JAPAN – Japanese encephalitis; measles; drug restrictions, including codeine and pseudoephedrine.

MALAYSIA – Mosquito-borne diseases (including dengue fever, malaria, Japanese encephalitis, chikungunya and filariasis); marine stings; water-borne, food-borne and other infectious diseases (such as hepatitis, tuberculosis, cholera, and hand, foot and mouth disease).

NEPAL – Mosquito-borne diseases (including dengue fever, malaria, Japanese encephalitis); food- and water-borne bugs (such as typhoid, cholera, leptospirosis, hepatitis and rabies); conjunctivitis after monsoon season; altitude sickness. Ensure your travel insurance covers helicopter evacuation if you’re trekking in the mountains.

NEW ZEALAND – injury risk from adventure sports activities. Make sure your insurance covers these activities.

PAPUA NEW GUINEA – Cholera is endemic; mosquito-borne diseases (including dengue fever, malaria, Japanese encephalitis, chikungunya and filariasis); tuberculosis; typhoid; hepatitis; marine stings.

PHILIPPINES – Mosquito-borne diseases (including dengue fever, malaria, Japanese encephalitis and filariasis), water-borne, food-borne, parasitic and other infectious diseases (such as cholera, typhoid, hepatitis, tuberculosis, measles, meningitis and rabies); freshwater diseases contracted while swimming (including bilharzia/schistosomiasis and leptospirosis); ciguatera poisoning from eating reef fish.
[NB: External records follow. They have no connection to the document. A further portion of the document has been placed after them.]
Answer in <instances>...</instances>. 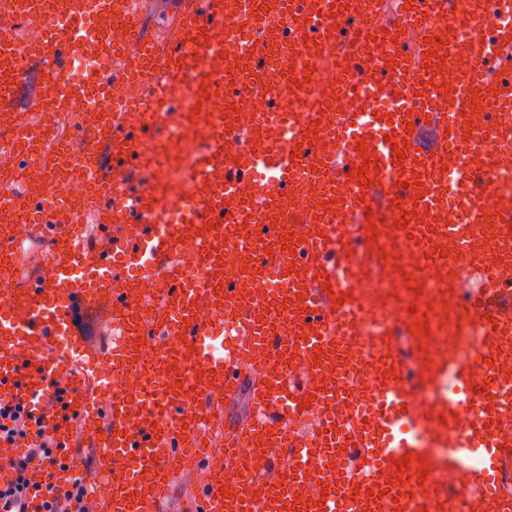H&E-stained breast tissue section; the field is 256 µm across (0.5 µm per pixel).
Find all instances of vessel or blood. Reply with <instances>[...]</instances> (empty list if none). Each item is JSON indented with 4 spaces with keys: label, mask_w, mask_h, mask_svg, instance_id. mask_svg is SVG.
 I'll use <instances>...</instances> for the list:
<instances>
[{
    "label": "vessel or blood",
    "mask_w": 512,
    "mask_h": 512,
    "mask_svg": "<svg viewBox=\"0 0 512 512\" xmlns=\"http://www.w3.org/2000/svg\"><path fill=\"white\" fill-rule=\"evenodd\" d=\"M408 2L404 15L414 39L399 40L391 64L368 65L357 53L336 76L363 84L359 111L339 109L331 97L316 101L299 74L272 84L266 52L248 55L246 87L260 108L247 127L227 113H210L209 141L195 160L194 204L176 224L167 216L158 126L161 115L180 113L186 74L223 101L222 83L198 72L199 58L240 32L329 56L372 27L374 0H273L279 23L262 30L250 0H180V36L164 45L143 34L135 0H61L46 16L43 41L23 44L11 23L40 0H0V129L14 139L0 164L24 170L33 152L44 161L39 185L21 177L16 187L0 188V285L8 292L0 299V400L37 401L39 439L52 447H71L79 425L92 437L95 476L84 484L79 512H160L173 486L194 475L201 482L177 512H461L471 499L490 503L489 512H512V428L502 422L512 413V377L498 371L483 386L457 353L473 327L488 355L512 337V164L500 160L512 152V125L503 124L504 109L512 108V23L481 37L467 73L439 98L445 80L428 64L430 30L477 27L485 16L463 8L462 0ZM120 20L125 30L107 39ZM104 56L109 66L96 69L91 81L70 79L79 59ZM32 64L46 70L44 89L85 113L70 139L52 136L14 105ZM415 66L423 67L422 79L409 75ZM131 77L142 81L145 102L117 124L110 92ZM393 94L396 106L382 109L381 100ZM287 96L303 101V110L281 111ZM318 129L325 140L315 139ZM229 135L239 144L231 156L224 151ZM391 135L405 144L412 172L401 173ZM74 142L93 149L78 170L86 183L113 185L86 212L95 226L93 248L69 202L52 191L73 169ZM359 168L365 177L350 178ZM118 170L124 178L116 183ZM441 170L447 181L436 180ZM215 171L222 181H211ZM314 176L353 181L355 190L340 195L303 244L283 246L288 227L306 221L286 211L284 197ZM228 196L238 200L236 209L224 208ZM401 200L410 209L398 208ZM451 204L460 208L459 222L433 223L432 215ZM381 207L390 209L393 223L368 230L367 213ZM25 214L50 243V280L23 277L24 242L12 227ZM187 224L195 229L189 250ZM490 224L498 232V263L471 252L449 254L443 266L452 272L465 265L468 276L443 280L429 309L403 291L394 302L400 330L372 339L385 355L379 373L338 416L348 382L336 375L340 356L332 344L375 308L344 294L338 274L356 278L377 266L404 282L428 265V242L477 240ZM228 242L246 247L247 269L234 279L220 276ZM121 275L158 284L152 320H145L138 297L113 288ZM269 280L278 293L264 289ZM203 296L223 317V336L198 316ZM78 307L106 314L107 359L78 331ZM431 315L451 326L454 341L444 342L434 325L415 336ZM422 350L427 356L418 372L411 359ZM158 352L169 355L162 373L152 367ZM315 366L330 375L326 391L310 381ZM244 385L252 414L240 424L225 419L224 403ZM414 391L431 395L430 404L414 403ZM99 393L107 396L102 431ZM217 435L224 439L220 457L208 446ZM431 443L445 449L444 465L468 474L454 493L423 495L410 485L420 467L434 469ZM77 465L73 459L64 469L44 457L28 464L31 512H41L48 485L67 487ZM384 472L395 486L380 481ZM307 481L326 485L323 506L298 503Z\"/></svg>",
    "instance_id": "vessel-or-blood-1"
}]
</instances>
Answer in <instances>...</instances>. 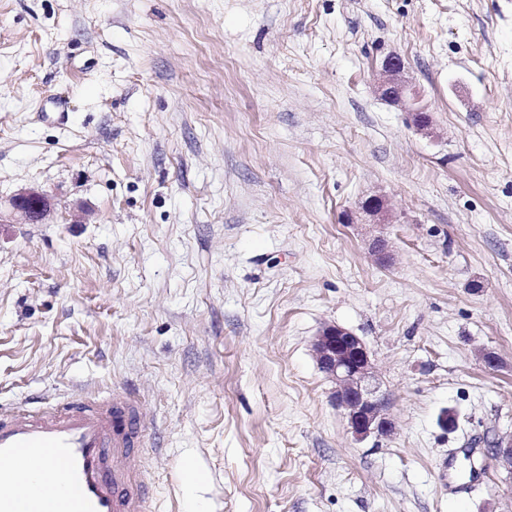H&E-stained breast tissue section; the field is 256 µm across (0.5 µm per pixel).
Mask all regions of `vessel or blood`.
Listing matches in <instances>:
<instances>
[{"mask_svg": "<svg viewBox=\"0 0 512 512\" xmlns=\"http://www.w3.org/2000/svg\"><path fill=\"white\" fill-rule=\"evenodd\" d=\"M144 438L132 398L77 397L35 411L0 410V512H148L126 464Z\"/></svg>", "mask_w": 512, "mask_h": 512, "instance_id": "vessel-or-blood-1", "label": "vessel or blood"}]
</instances>
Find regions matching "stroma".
<instances>
[{
    "mask_svg": "<svg viewBox=\"0 0 512 512\" xmlns=\"http://www.w3.org/2000/svg\"><path fill=\"white\" fill-rule=\"evenodd\" d=\"M391 55L435 135L377 94ZM27 187L55 212L0 226V408L129 392L149 512H512V0H0ZM375 192L385 266L344 221ZM328 323L390 436L333 404ZM312 350L319 368L336 385L334 402L343 409L355 439L390 436L395 423L364 340L340 325L328 324L317 333Z\"/></svg>",
    "mask_w": 512,
    "mask_h": 512,
    "instance_id": "stroma-1",
    "label": "stroma"
}]
</instances>
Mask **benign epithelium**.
Returning <instances> with one entry per match:
<instances>
[{"mask_svg": "<svg viewBox=\"0 0 512 512\" xmlns=\"http://www.w3.org/2000/svg\"><path fill=\"white\" fill-rule=\"evenodd\" d=\"M400 58L385 59L381 95L389 103L407 112L413 125L428 134L433 132L432 120L420 90L405 80ZM11 208L27 224H43L53 210L52 202L35 188L24 189L11 201ZM361 213L376 221L387 215L386 199L372 195L364 200ZM312 350L319 368L336 385L333 395L336 407L343 409L347 425L356 440L370 436L387 437L395 423L387 409L386 394L376 374L370 349L350 330L328 324L317 333ZM491 457L512 473V437L494 442Z\"/></svg>", "mask_w": 512, "mask_h": 512, "instance_id": "benign-epithelium-1", "label": "benign epithelium"}]
</instances>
SINGAPORE – Mosquito-borne illnesses (including dengue fever, chikungunya fever and Japanese encephalitis); hand, foot and mouth disease.

SOUTH AFRICA – Cholera; malaria; filiariasis; water-borne, food-borne and other infectious diseases (including typhoid, hepatitis, rabies, measles, Rift Valley fever and drug-resistant tuberculosis).
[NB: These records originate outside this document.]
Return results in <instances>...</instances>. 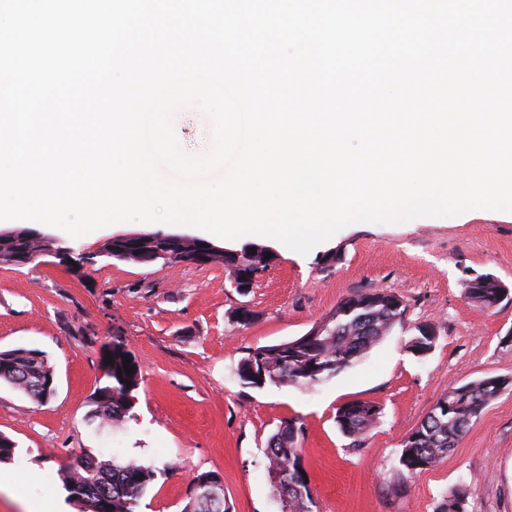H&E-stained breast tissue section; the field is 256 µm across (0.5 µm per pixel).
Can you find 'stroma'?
Returning a JSON list of instances; mask_svg holds the SVG:
<instances>
[{
  "instance_id": "35a3bbf8",
  "label": "stroma",
  "mask_w": 512,
  "mask_h": 512,
  "mask_svg": "<svg viewBox=\"0 0 512 512\" xmlns=\"http://www.w3.org/2000/svg\"><path fill=\"white\" fill-rule=\"evenodd\" d=\"M172 124L184 154L210 151L212 124L198 107L178 109ZM35 229L89 254L118 235H204L193 225L136 221L77 238L42 223ZM263 244L273 259L245 292L214 264L0 263V350L42 351L56 382L42 403L0 383V434L16 445L6 464L14 487L0 491V512H27L28 502L50 495L79 512L62 473L111 454L159 471L138 512H182L193 476L204 472L222 479L230 512H280L264 449L290 418L304 427L302 458L318 512H440L459 486L469 512H512V303L483 310L465 292L484 274L512 288V213L475 208L355 222L305 255L274 239ZM373 288L402 298L404 321L352 366L312 386L240 384L235 366L248 349L300 337L340 300ZM245 309L252 317L243 323ZM424 322L437 324L440 336L420 358L407 343ZM116 336L140 380L129 417L104 426L96 393L110 383L105 354ZM484 377L511 385L436 467L408 475L399 456L411 429L449 385ZM359 400L382 415L354 447L335 415Z\"/></svg>"
}]
</instances>
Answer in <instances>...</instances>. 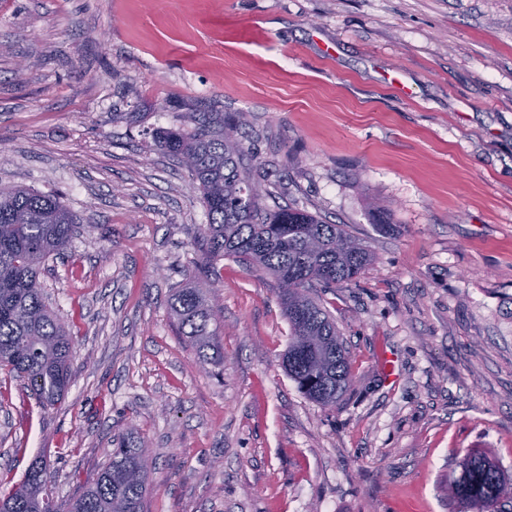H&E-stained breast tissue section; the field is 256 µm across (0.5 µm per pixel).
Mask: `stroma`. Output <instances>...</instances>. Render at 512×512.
Returning <instances> with one entry per match:
<instances>
[{
	"label": "stroma",
	"instance_id": "stroma-1",
	"mask_svg": "<svg viewBox=\"0 0 512 512\" xmlns=\"http://www.w3.org/2000/svg\"><path fill=\"white\" fill-rule=\"evenodd\" d=\"M193 112L245 113L263 206L375 256L314 292L353 359L334 408L297 390L274 281L234 258L211 293L223 364L177 334L206 217L155 140ZM16 186L79 220L41 275L74 353L52 408L0 371V498L41 461L65 502L130 432L146 512H449L469 450L512 474V0H0Z\"/></svg>",
	"mask_w": 512,
	"mask_h": 512
}]
</instances>
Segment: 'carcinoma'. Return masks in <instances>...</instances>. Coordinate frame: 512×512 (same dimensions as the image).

THAILAND – Mosquito-borne diseases (including dengue fever, malaria, Japanese encephalitis, chikungunya and filariasis); water-borne, food-borne, parasitic and other infectious diseases (including cholera, hepatitis, measles, typhoid and tuberculosis); rabies; marine stingers; black henna tattoos.

UAE / DUBAI – Middle East respiratory syndrome (MERS) coronavirus; various water-borne, food-borne, parasitic and other infectious diseases; medication restrictions.

UNITED STATES – extremely high medical costs. Make sure you’re insured with unlimited medical cover.

VIETNAM – mosquito-borne diseases (including dengue fever, Japanese encephalitis); water-borne, food-borne, parasitic and other infectious diseases (such as hepatitis, rabies, typhoid, tuberculosis, meningitis); cholera; hand, foot and mouth disease; conjunctivitis.